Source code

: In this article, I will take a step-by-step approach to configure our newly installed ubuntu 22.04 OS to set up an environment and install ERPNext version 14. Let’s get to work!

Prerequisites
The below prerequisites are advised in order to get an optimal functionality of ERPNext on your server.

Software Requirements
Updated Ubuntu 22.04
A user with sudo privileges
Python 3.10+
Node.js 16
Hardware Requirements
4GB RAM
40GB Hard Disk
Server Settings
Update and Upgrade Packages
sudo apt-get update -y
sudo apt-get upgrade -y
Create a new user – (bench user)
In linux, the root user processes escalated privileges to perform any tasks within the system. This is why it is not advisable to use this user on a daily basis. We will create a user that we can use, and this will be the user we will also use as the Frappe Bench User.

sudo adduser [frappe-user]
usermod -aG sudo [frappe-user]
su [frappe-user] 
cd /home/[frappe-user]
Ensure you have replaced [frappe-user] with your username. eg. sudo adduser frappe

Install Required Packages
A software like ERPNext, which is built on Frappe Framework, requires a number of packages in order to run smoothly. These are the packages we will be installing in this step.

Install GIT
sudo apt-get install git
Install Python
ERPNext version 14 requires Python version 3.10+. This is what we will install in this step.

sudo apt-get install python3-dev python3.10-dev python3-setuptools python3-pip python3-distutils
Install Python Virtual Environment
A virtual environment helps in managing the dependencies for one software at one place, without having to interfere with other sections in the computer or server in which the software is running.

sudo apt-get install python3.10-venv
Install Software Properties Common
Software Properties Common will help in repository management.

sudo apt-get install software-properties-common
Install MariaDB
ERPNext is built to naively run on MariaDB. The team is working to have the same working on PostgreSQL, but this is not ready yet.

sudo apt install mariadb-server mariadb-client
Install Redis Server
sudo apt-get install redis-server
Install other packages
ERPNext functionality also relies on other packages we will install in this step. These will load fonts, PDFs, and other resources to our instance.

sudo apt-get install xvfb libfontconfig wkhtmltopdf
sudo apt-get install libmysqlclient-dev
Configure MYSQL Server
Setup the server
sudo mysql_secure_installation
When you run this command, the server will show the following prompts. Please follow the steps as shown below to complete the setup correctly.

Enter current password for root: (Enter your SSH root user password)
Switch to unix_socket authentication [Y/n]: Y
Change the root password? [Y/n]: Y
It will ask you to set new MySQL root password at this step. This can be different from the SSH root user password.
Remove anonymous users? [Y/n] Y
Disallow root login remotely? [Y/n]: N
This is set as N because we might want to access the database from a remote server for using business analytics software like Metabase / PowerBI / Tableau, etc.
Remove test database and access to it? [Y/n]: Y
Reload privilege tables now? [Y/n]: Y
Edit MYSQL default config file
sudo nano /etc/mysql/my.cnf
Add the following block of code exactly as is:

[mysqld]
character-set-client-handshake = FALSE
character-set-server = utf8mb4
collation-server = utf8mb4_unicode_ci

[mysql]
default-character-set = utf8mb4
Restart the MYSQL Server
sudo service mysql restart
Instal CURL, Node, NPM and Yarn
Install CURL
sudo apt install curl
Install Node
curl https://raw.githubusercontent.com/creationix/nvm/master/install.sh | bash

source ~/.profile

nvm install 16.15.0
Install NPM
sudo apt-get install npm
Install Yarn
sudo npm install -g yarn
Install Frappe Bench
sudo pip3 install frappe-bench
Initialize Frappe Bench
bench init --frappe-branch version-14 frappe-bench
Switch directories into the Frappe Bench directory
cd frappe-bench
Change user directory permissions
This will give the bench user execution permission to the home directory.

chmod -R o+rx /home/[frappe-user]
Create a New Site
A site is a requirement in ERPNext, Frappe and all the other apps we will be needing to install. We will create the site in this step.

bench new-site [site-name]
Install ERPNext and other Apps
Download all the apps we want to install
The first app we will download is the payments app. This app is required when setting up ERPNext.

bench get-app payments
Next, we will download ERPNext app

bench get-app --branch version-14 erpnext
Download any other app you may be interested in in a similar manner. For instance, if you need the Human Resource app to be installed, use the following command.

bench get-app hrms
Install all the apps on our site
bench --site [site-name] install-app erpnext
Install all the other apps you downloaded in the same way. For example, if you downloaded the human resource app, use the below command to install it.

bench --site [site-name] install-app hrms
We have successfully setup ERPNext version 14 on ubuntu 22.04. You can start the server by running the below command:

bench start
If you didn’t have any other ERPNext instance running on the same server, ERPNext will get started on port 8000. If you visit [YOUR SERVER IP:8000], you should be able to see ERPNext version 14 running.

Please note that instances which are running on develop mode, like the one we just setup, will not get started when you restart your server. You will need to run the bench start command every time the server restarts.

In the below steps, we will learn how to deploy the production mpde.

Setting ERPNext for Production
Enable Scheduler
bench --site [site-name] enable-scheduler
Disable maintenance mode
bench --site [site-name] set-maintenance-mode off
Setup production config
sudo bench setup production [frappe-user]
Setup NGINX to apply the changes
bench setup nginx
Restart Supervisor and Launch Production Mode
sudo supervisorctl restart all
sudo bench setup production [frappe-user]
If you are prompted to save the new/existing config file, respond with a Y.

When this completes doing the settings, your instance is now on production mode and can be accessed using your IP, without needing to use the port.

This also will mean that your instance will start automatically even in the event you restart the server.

Instructions to follow » Every record must be output again with its wording unchanged.

Task answer »
Source code

: In this article, I will take a step-by-step approach to configure our newly installed ubuntu 22.04 OS to set up an environment and install ERPNext version 14. Let’s get to work!

Prerequisites
The below prerequisites are advised in order to get an optimal functionality of ERPNext on your server.

Software Requirements
Updated Ubuntu 22.04
A user with sudo privileges
Python 3.10+
Node.js 16
Hardware Requirements
4GB RAM
40GB Hard Disk
Server Settings
Update and Upgrade Packages
sudo apt-get update -y
sudo apt-get upgrade -y
Create a new user – (bench user)
In linux, the root user processes escalated privileges to perform any tasks within the system. This is why it is not advisable to use this user on a daily basis. We will create a user that we can use, and this will be the user we will also use as the Frappe Bench User.

sudo adduser [frappe-user]
usermod -aG sudo [frappe-user]
su [frappe-user] 
cd /home/[frappe-user]
Ensure you have replaced [frappe-user] with your username. eg. sudo adduser frappe

Install Required Packages
A software like ERPNext, which is built on Frappe Framework, requires a number of packages in order to run smoothly. These are the packages we will be installing in this step.

Install GIT
sudo apt-get install git
Install Python
ERPNext version 14 requires Python version 3.10+. This is what we will install in this step.

sudo apt-get install python3-dev python3.10-dev python3-setuptools python3-pip python3-distutils
Install Python Virtual Environment
A virtual environment helps in managing the dependencies for one software at one place, without having to interfere with other sections in the computer or server in which the software is running.

sudo apt-get install python3.10-venv
Install Software Properties Common
Software Properties Common will help in repository management.

sudo apt-get install software-properties-common
Install MariaDB
ERPNext is built to naively run on MariaDB. The team is working to have the same working on PostgreSQL, but this is not ready yet.

sudo apt install mariadb-server mariadb-client
Install Redis Server
sudo apt-get install redis-server
Install other packages
ERPNext functionality also relies on other packages we will install in this step. These will load fonts, PDFs, and other resources to our instance.

sudo apt-get install xvfb libfontconfig wkhtmltopdf
sudo apt-get install libmysqlclient-dev
Configure MYSQL Server
Setup the server
sudo mysql_secure_installation
When you run this command, the server will show the following prompts. Please follow the steps as shown below to complete the setup correctly.

Enter current password for root: (Enter your SSH root user password)
Switch to unix_socket authentication [Y/n]: Y
Change the root password? [Y/n]: Y
It will ask you to set new MySQL root password at this step. This can be different from the SSH root user password.
Remove anonymous users? [Y/n] Y
Disallow root login remotely? [Y/n]: N
This is set as N because we might want to access the database from a remote server for using business analytics software like Metabase / PowerBI / Tableau, etc.
Remove test database and access to it? [Y/n]: Y
Reload privilege tables now? [Y/n]: Y
Edit MYSQL default config file
sudo nano /etc/mysql/my.cnf
Add the following block of code exactly as is:

[mysqld]
character-set-client-handshake = FALSE
character-set-server = utf8mb4
collation-server = utf8mb4_unicode_ci

[mysql]
default-character-set = utf8mb4
Restart the MYSQL Server
sudo service mysql restart
Instal CURL, Node, NPM and Yarn
Install CURL
sudo apt install curl
Install Node
curl https://raw.githubusercontent.com/creationix/nvm/master/install.sh | bash

source ~/.profile

nvm install 16.15.0
Install NPM
sudo apt-get install npm
Install Yarn
sudo npm install -g yarn
Install Frappe Bench
sudo pip3 install frappe-bench
Initialize Frappe Bench
bench init --frappe-branch version-14 frappe-bench
Switch directories into the Frappe Bench directory
cd frappe-bench
Change user directory permissions
This will give the bench user execution permission to the home directory.

chmod -R o+rx /home/[frappe-user]
Create a New Site
A site is a requirement in ERPNext, Frappe and all the other apps we will be needing to install. We will create the site in this step.

bench new-site [site-name]
Install ERPNext and other Apps
Download all the apps we want to install
The first app we will download is the payments app. This app is required when setting up ERPNext.

bench get-app payments
Next, we will download ERPNext app

bench get-app --branch version-14 erpnext
Download any other app you may be interested in in a similar manner. For instance, if you need the Human Resource app to be installed, use the following command.

bench get-app hrms
Install all the apps on our site
bench --site [site-name] install-app erpnext
Install all the other apps you downloaded in the same way. For example, if you downloaded the human resource app, use the below command to install it.

bench --site [site-name] install-app hrms
We have successfully setup ERPNext version 14 on ubuntu 22.04. You can start the server by running the below command:

bench start
If you didn’t have any other ERPNext instance running on the same server, ERPNext will get started on port 8000. If you visit [YOUR SERVER IP:8000], you should be able to see ERPNext version 14 running.

Please note that instances which are running on develop mode, like the one we just setup, will not get started when you restart your server. You will need to run the bench start command every time the server restarts.

In the below steps, we will learn how to deploy the production mpde.

Setting ERPNext for Production
Enable Scheduler
bench --site [site-name] enable-scheduler
Disable maintenance mode
bench --site [site-name] set-maintenance-mode off
Setup production config
sudo bench setup production [frappe-user]
Setup NGINX to apply the changes
bench setup nginx
Restart Supervisor and Launch Production Mode
sudo supervisorctl restart all
sudo bench setup production [frappe-user]
If you are prompted to save the new/existing config file, respond with a Y.

When this completes doing the settings, your instance is now on production mode and can be accessed using your IP, without needing to use the port.

This also will mean that your instance will start automatically even in the event you restart the server.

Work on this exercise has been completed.